Your objective
For every entry, output the exact wording.

[Records contained in a dataset]

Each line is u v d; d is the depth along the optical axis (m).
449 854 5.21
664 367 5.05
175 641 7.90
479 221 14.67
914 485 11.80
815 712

Task answer
Each line is u v d; d is the depth along the optical axis (m).
449 854 5.21
664 367 5.05
175 641 7.90
479 221 14.67
914 485 11.80
815 712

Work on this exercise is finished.